(Prompt)
The listing below is to be given again in full and word for word, without its images.

########

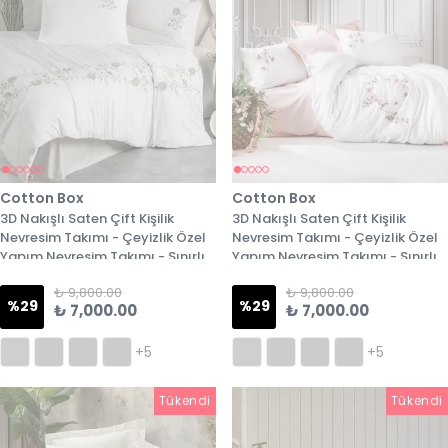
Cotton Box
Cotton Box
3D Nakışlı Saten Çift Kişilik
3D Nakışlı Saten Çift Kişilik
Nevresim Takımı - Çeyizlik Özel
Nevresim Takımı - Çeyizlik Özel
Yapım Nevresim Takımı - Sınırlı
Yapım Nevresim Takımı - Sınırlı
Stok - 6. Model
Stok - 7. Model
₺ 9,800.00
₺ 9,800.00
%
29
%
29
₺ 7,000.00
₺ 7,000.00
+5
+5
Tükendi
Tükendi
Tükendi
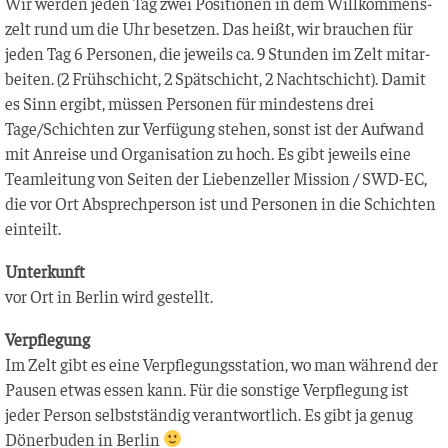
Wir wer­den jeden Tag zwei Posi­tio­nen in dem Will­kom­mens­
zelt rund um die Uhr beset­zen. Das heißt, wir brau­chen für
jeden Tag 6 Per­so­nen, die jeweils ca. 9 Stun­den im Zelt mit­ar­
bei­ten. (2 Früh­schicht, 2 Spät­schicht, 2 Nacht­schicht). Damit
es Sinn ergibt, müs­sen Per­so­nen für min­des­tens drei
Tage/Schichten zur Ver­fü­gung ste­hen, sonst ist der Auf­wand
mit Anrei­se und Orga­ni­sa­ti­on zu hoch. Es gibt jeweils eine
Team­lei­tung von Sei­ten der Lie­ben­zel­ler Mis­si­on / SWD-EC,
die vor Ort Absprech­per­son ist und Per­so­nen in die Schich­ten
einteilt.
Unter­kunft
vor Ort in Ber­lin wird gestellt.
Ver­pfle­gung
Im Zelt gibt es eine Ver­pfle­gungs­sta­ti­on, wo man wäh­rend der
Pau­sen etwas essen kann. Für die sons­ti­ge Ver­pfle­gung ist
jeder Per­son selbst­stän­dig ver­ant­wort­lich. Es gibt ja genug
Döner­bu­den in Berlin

########

(Reply)
Cotton Box
Cotton Box
3D Nakışlı Saten Çift Kişilik
3D Nakışlı Saten Çift Kişilik
Nevresim Takımı - Çeyizlik Özel
Nevresim Takımı - Çeyizlik Özel
Yapım Nevresim Takımı - Sınırlı
Yapım Nevresim Takımı - Sınırlı
Stok - 6. Model
Stok - 7. Model
₺ 9,800.00
₺ 9,800.00
%
29
%
29
₺ 7,000.00
₺ 7,000.00
+5
+5
Tükendi
Tükendi
Tükendi
Wir wer­den jeden Tag zwei Posi­tio­nen in dem Will­kom­mens­
zelt rund um die Uhr beset­zen. Das heißt, wir brau­chen für
jeden Tag 6 Per­so­nen, die jeweils ca. 9 Stun­den im Zelt mit­ar­
bei­ten. (2 Früh­schicht, 2 Spät­schicht, 2 Nacht­schicht). Damit
es Sinn ergibt, müs­sen Per­so­nen für min­des­tens drei
Tage/Schichten zur Ver­fü­gung ste­hen, sonst ist der Auf­wand
mit Anrei­se und Orga­ni­sa­ti­on zu hoch. Es gibt jeweils eine
Team­lei­tung von Sei­ten der Lie­ben­zel­ler Mis­si­on / SWD-EC,
die vor Ort Absprech­per­son ist und Per­so­nen in die Schich­ten
einteilt.
Unter­kunft
vor Ort in Ber­lin wird gestellt.
Ver­pfle­gung
Im Zelt gibt es eine Ver­pfle­gungs­sta­ti­on, wo man wäh­rend der
Pau­sen etwas essen kann. Für die sons­ti­ge Ver­pfle­gung ist
jeder Per­son selbst­stän­dig ver­ant­wort­lich. Es gibt ja genug
Döner­bu­den in Berlin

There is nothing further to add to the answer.